(Rendered images with source text)

__________

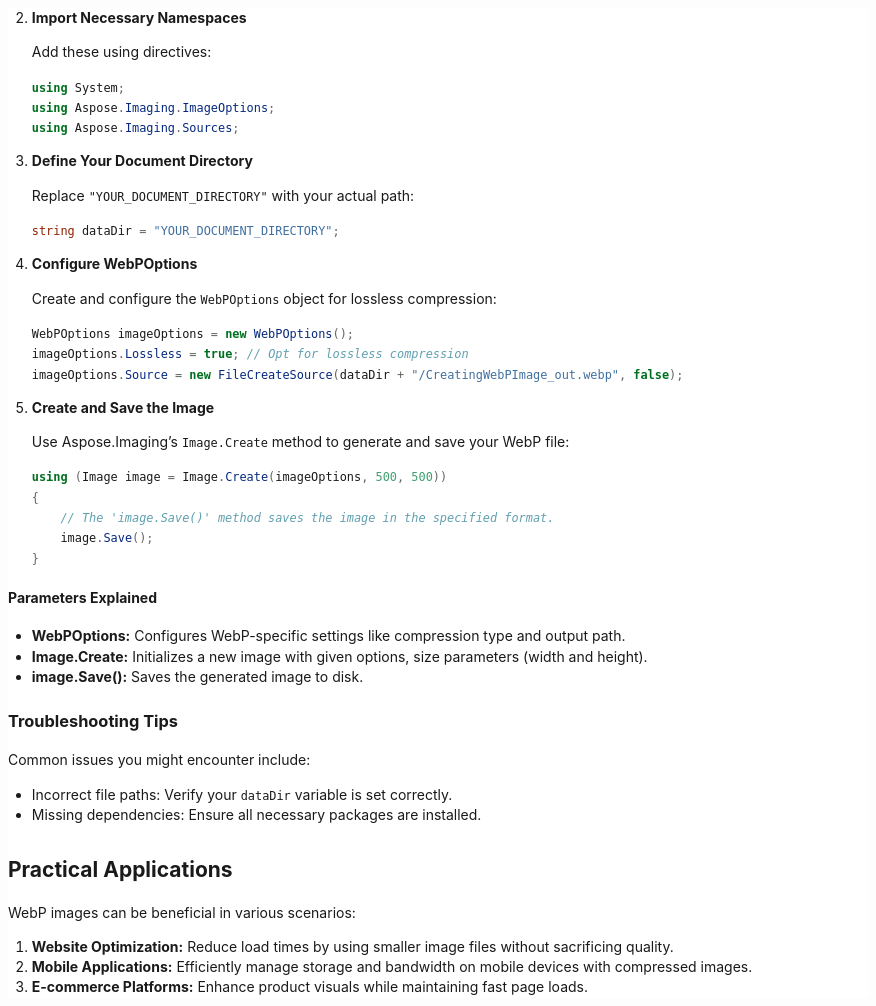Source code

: 2. **Import Necessary Namespaces**
   
   Add these using directives:
   ```csharp
   using System;
   using Aspose.Imaging.ImageOptions;
   using Aspose.Imaging.Sources;
   ```

3. **Define Your Document Directory**
   
   Replace `"YOUR_DOCUMENT_DIRECTORY"` with your actual path:
   ```csharp
   string dataDir = "YOUR_DOCUMENT_DIRECTORY";
   ```

4. **Configure WebPOptions**
   
   Create and configure the `WebPOptions` object for lossless compression:
   ```csharp
   WebPOptions imageOptions = new WebPOptions();
   imageOptions.Lossless = true; // Opt for lossless compression
   imageOptions.Source = new FileCreateSource(dataDir + "/CreatingWebPImage_out.webp", false);
   ```

5. **Create and Save the Image**
   
   Use Aspose.Imaging’s `Image.Create` method to generate and save your WebP file:
   ```csharp
   using (Image image = Image.Create(imageOptions, 500, 500))
   {
       // The 'image.Save()' method saves the image in the specified format.
       image.Save();
   }
   ```

#### Parameters Explained
- **WebPOptions:** Configures WebP-specific settings like compression type and output path.
- **Image.Create:** Initializes a new image with given options, size parameters (width and height).
- **image.Save():** Saves the generated image to disk.

### Troubleshooting Tips

Common issues you might encounter include:
- Incorrect file paths: Verify your `dataDir` variable is set correctly.
- Missing dependencies: Ensure all necessary packages are installed.

## Practical Applications

WebP images can be beneficial in various scenarios:

1. **Website Optimization:** Reduce load times by using smaller image files without sacrificing quality.
2. **Mobile Applications:** Efficiently manage storage and bandwidth on mobile devices with compressed images.
3. **E-commerce Platforms:** Enhance product visuals while maintaining fast page loads.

__________

◆ **PROBLEM TO SOLVE**: Lines above with "using" in them are the ones to copy.

◆ **THE ANSWER**:
   Add these using directives:
   using System;
   using Aspose.Imaging.ImageOptions;
   using Aspose.Imaging.Sources;
   using (Image image = Image.Create(imageOptions, 500, 500))
1. **Website Optimization:** Reduce load times by using smaller image files without sacrificing quality.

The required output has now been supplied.